Meltdowns are a fact of life when you live with a child with Autism. Meltdowns can be violent, including biting, kicking and screaming. Meltdowns can be very emotional, including crying, extreme sadness and actually "melting" to the floor. There are some things a parent can do in the moment, after the meltdown and in the future to to try to avoid the same situations.
First, some things that cause meltdowns:
Being tired or hungry
Changes in routine
Feeling out of control
Remember that a hideous disease has control of your child at that moment. The child certainly does not want to be in this situation. Try to remain calm and keep your child safe. Be ready to love them in any way they will allow after the meltdown is over.

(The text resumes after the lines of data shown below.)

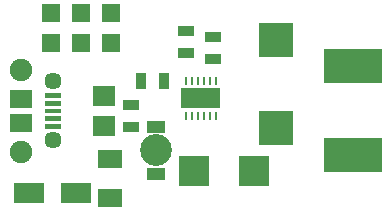
<source format=gbr>
G04 #@! TF.FileFunction,Soldermask,Top*
%FSLAX46Y46*%
G04 Gerber Fmt 4.6, Leading zero omitted, Abs format (unit mm)*
G04 Created by KiCad (PCBNEW 4.1.0-alpha+201608181240+7066~46~ubuntu16.04.1-product) date Fri Aug 19 11:00:01 2016*
%MOMM*%
%LPD*%
G01*
G04 APERTURE LIST*
%ADD10C,0.100000*%
%ADD11R,1.850000X1.800000*%
%ADD12R,5.000000X3.000000*%
%ADD13R,0.250000X0.700000*%
%ADD14R,0.825000X0.850000*%
%ADD15R,2.550160X2.499360*%
%ADD16R,3.000000X3.000000*%
%ADD17C,1.450000*%
%ADD18C,1.900000*%
%ADD19R,1.397000X0.889000*%
%ADD20R,2.499360X1.800860*%
%ADD21R,1.524000X1.524000*%
%ADD22R,0.889000X1.397000*%
%ADD23R,1.500000X1.050000*%
%ADD24C,2.700000*%
%ADD25R,2.032000X1.524000*%
G04 APERTURE END LIST*
D10*
D11*
X146685000Y-119380000D03*
X146685000Y-116840000D03*
D12*
X167775000Y-121800000D03*
X167775000Y-114300000D03*
D13*
X156157500Y-115600000D03*
X155657500Y-115600000D03*
X155157500Y-115600000D03*
X154657500Y-115600000D03*
X154157500Y-115600000D03*
X153657500Y-115600000D03*
X153657500Y-118500000D03*
X154157500Y-118500000D03*
X154657500Y-118500000D03*
X155157500Y-118500000D03*
X155657500Y-118500000D03*
X156157500Y-118500000D03*
D14*
X153670000Y-117475000D03*
X154495000Y-117475000D03*
X155320000Y-117475000D03*
X156145000Y-117475000D03*
X153670000Y-116625000D03*
X154495000Y-116625000D03*
X155320000Y-116625000D03*
X156145000Y-116625000D03*
D15*
X154335480Y-123190000D03*
X159385000Y-123190000D03*
D16*
X161290000Y-112124000D03*
X161290000Y-119524000D03*
D17*
X142400000Y-115610000D03*
X142400000Y-120610000D03*
D10*
G36*
X141725000Y-117910000D02*
X143075000Y-117910000D01*
X143075000Y-118310000D01*
X141725000Y-118310000D01*
X141725000Y-117910000D01*
X141725000Y-117910000D01*
G37*
G36*
X141725000Y-117260000D02*
X143075000Y-117260000D01*
X143075000Y-117660000D01*
X141725000Y-117660000D01*
X141725000Y-117260000D01*
X141725000Y-117260000D01*
G37*
G36*
X141725000Y-116610000D02*
X143075000Y-116610000D01*
X143075000Y-117010000D01*
X141725000Y-117010000D01*
X141725000Y-116610000D01*
X141725000Y-116610000D01*
G37*
G36*
X141725000Y-118560000D02*
X143075000Y-118560000D01*
X143075000Y-118960000D01*
X141725000Y-118960000D01*
X141725000Y-118560000D01*
X141725000Y-118560000D01*
G37*
G36*
X141725000Y-119210000D02*
X143075000Y-119210000D01*
X143075000Y-119610000D01*
X141725000Y-119610000D01*
X141725000Y-119210000D01*
X141725000Y-119210000D01*
G37*
G36*
X138750000Y-116360000D02*
X140650000Y-116360000D01*
X140650000Y-117860000D01*
X138750000Y-117860000D01*
X138750000Y-116360000D01*
X138750000Y-116360000D01*
G37*
G36*
X138750000Y-118360000D02*
X140650000Y-118360000D01*
X140650000Y-119860000D01*
X138750000Y-119860000D01*
X138750000Y-118360000D01*
X138750000Y-118360000D01*
G37*
D18*
X139700000Y-121610000D03*
X139700000Y-114610000D03*
D19*
X155956000Y-113728500D03*
X155956000Y-111823500D03*
D20*
X140335000Y-125095000D03*
X144332960Y-125095000D03*
D21*
X142240000Y-112395000D03*
X142240000Y-109855000D03*
X144780000Y-112395000D03*
X144780000Y-109855000D03*
X147320000Y-112395000D03*
X147320000Y-109855000D03*
D19*
X153670000Y-113220500D03*
X153670000Y-111315500D03*
D22*
X151765000Y-115570000D03*
X149860000Y-115570000D03*
D23*
X151130000Y-123444000D03*
X151130000Y-119444000D03*
D24*
X151130000Y-121444000D03*
D19*
X148971000Y-117602000D03*
X148971000Y-119507000D03*
D25*
X147193000Y-125476000D03*
X147193000Y-122174000D03*
M02*

</source>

Evaluating the meltdown can help the parent in the future. If your child has a meltdown over being tired or hungry, plan breaks and snacks during a long day. When you know the routine will be different, prepare your child by talking about the change in routine, use a dayplanner or pictures to explain in great detail how it will change and what is expected of the child. This is more difficult when routines change unexpectedly, things that will help will covered in a future article.

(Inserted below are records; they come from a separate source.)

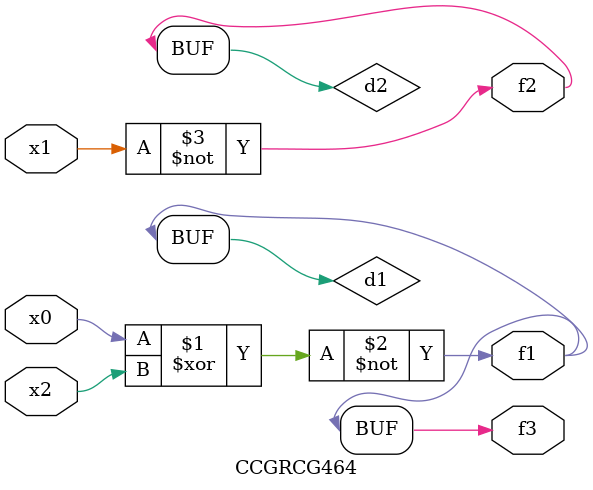
<source format=v>
module CCGRCG464(
	input x0, x1, x2,
	output f1, f2, f3
);

	wire d1, d2, d3;

	xnor (d1, x0, x2);
	nand (d2, x1);
	nor (d3, x1, x2);
	assign f1 = d1;
	assign f2 = d2;
	assign f3 = d1;
endmodule

</source>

Other people many times cause meltdowns without meaning to. One memorable meltdown my son had was caused by a cashier at a bookstore. She asked if he wanted his book in a bag and he said no. She put it in the bag anyway and the meltdown began. He felt out of control, he got emotional and began a melt to floor type of meltdown. I explained that he could take the book out of the bag and give it back to her. It didn't completely stop the meltdown, but it did put him back in control.